__What to do__. Print every line of the listing below without any changes, leaving out the pictures.

__Given material__.
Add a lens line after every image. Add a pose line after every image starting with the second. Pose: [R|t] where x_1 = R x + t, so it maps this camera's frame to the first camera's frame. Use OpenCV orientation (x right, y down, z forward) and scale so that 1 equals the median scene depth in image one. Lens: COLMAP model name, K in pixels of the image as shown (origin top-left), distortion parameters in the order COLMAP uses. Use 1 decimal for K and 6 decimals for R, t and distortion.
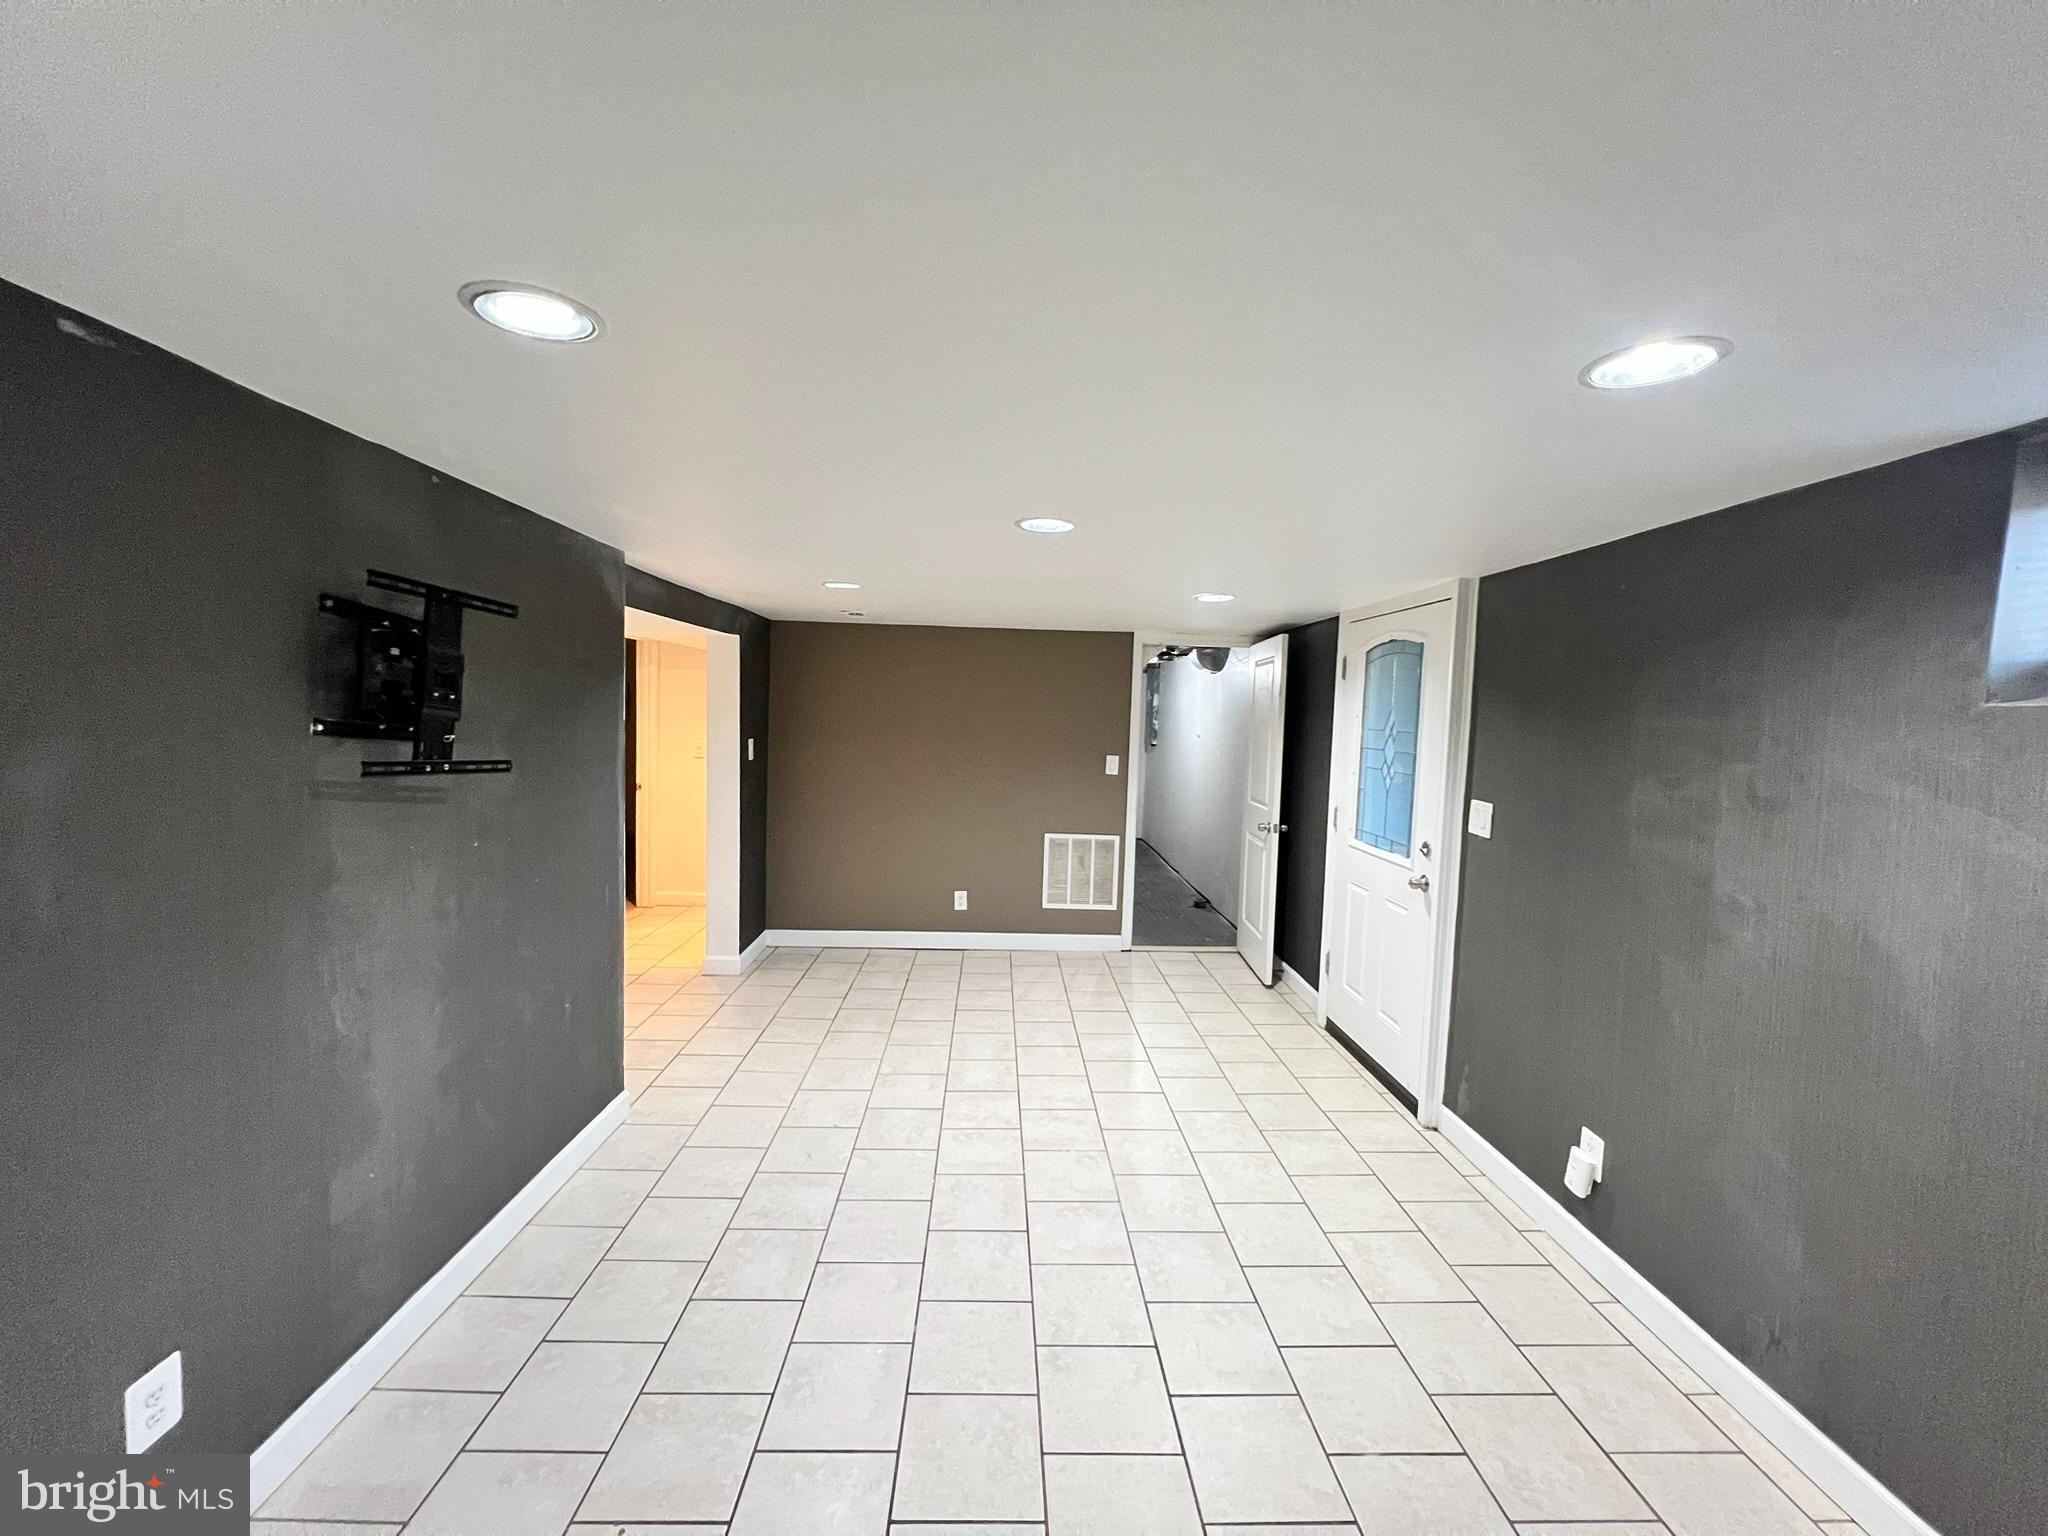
lens RADIAL K [[817.4, 0, 1019.3], [0, 817.4, 768.6], [0, 0, 1]] dist [-0.003381, 0.001276]
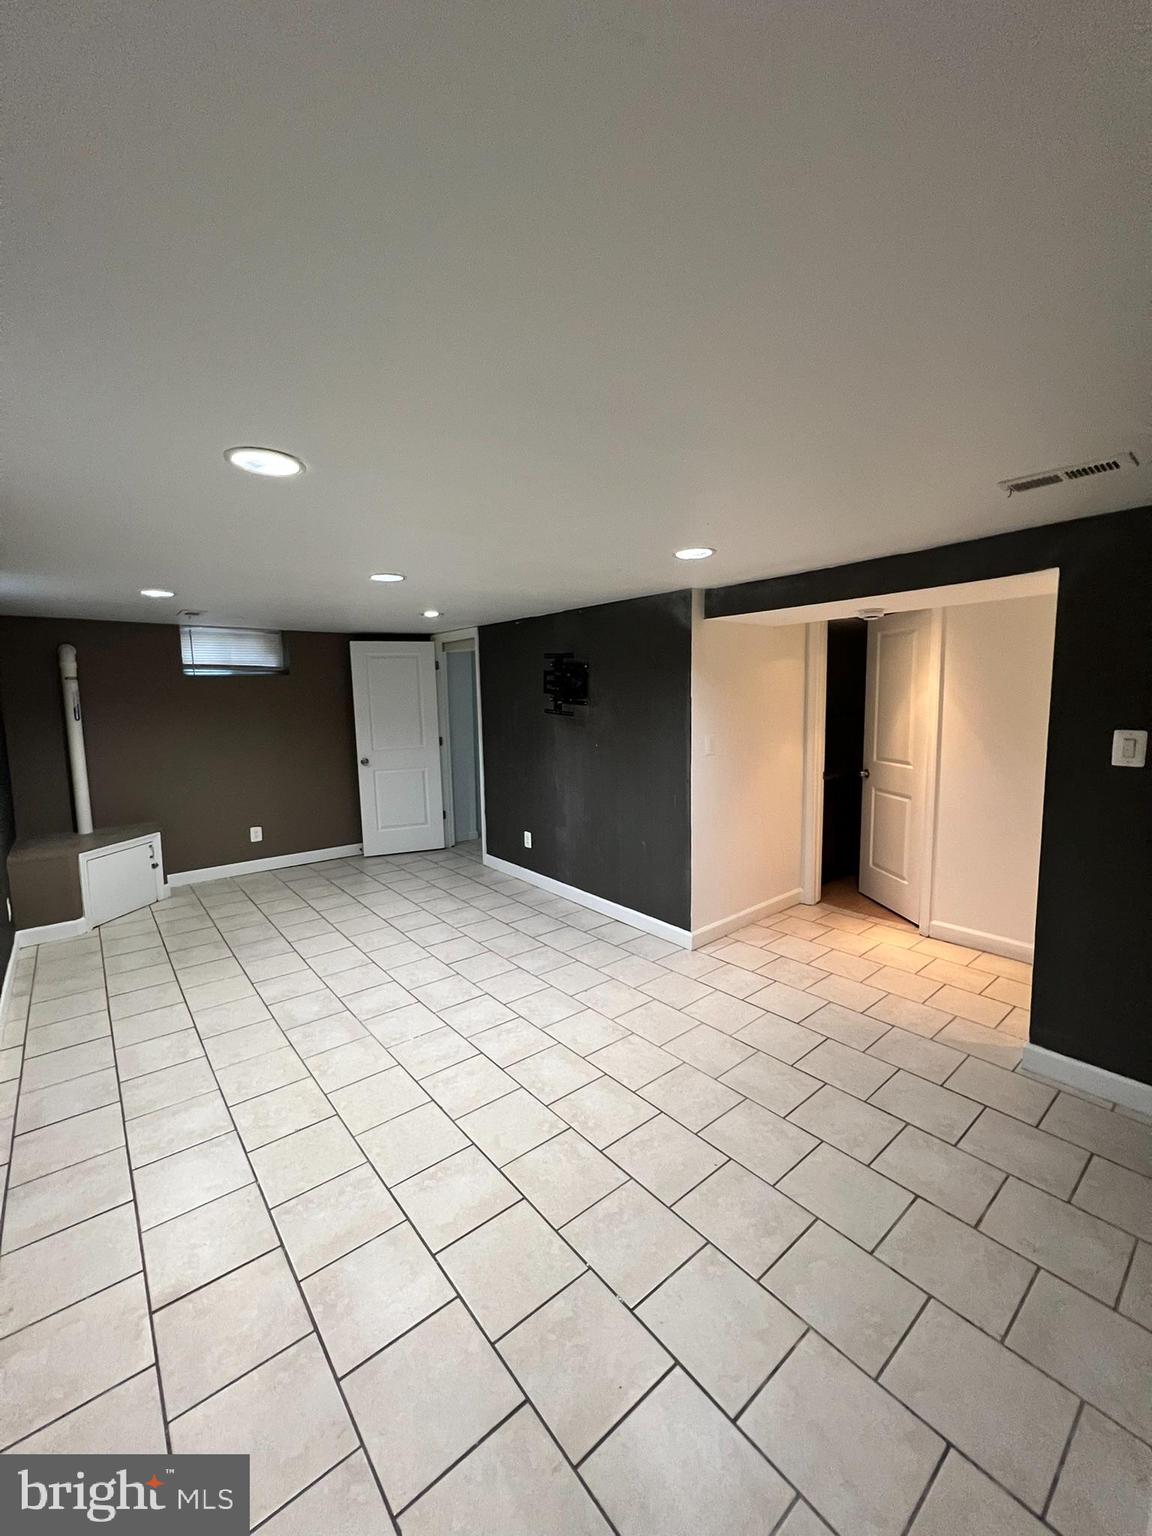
lens RADIAL K [[613.0, 0, 576.5], [0, 613.0, 763.1], [0, 0, 1]] dist [-0.003381, 0.001276]
pose [[-0.786282, 0.066306, -0.614299, 0.388036], [-0.038616, 0.987008, 0.155962, -0.102730], [0.616659, 0.146352, -0.773507, 1.695789]]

__Result for this task__.
Add a lens line after every image. Add a pose line after every image starting with the second. Pose: [R|t] where x_1 = R x + t, so it maps this camera's frame to the first camera's frame. Use OpenCV orientation (x right, y down, z forward) and scale so that 1 equals the median scene depth in image one. Lens: COLMAP model name, K in pixels of the image as shown (origin top-left), distortion parameters in the order COLMAP uses. Use 1 decimal for K and 6 decimals for R, t and distortion.
lens RADIAL K [[817.4, 0, 1019.3], [0, 817.4, 768.6], [0, 0, 1]] dist [-0.003381, 0.001276]
lens RADIAL K [[613.0, 0, 576.5], [0, 613.0, 763.1], [0, 0, 1]] dist [-0.003381, 0.001276]
pose [[-0.786282, 0.066306, -0.614299, 0.388036], [-0.038616, 0.987008, 0.155962, -0.102730], [0.616659, 0.146352, -0.773507, 1.695789]]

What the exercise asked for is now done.